§ **What the exercise asks**: Find each line in the listing that contains the word "less", matching case exactly, and copy those lines.

§ **Given entries**:
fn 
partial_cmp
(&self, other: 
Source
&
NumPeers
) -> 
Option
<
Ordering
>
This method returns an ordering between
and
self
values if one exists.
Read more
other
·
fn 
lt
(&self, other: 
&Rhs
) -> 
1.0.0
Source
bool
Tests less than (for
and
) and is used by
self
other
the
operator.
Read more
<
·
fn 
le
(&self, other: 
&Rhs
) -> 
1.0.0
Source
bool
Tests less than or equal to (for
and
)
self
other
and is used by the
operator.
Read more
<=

§ **Answer for the task**:
Tests less than (for
Tests less than or equal to (for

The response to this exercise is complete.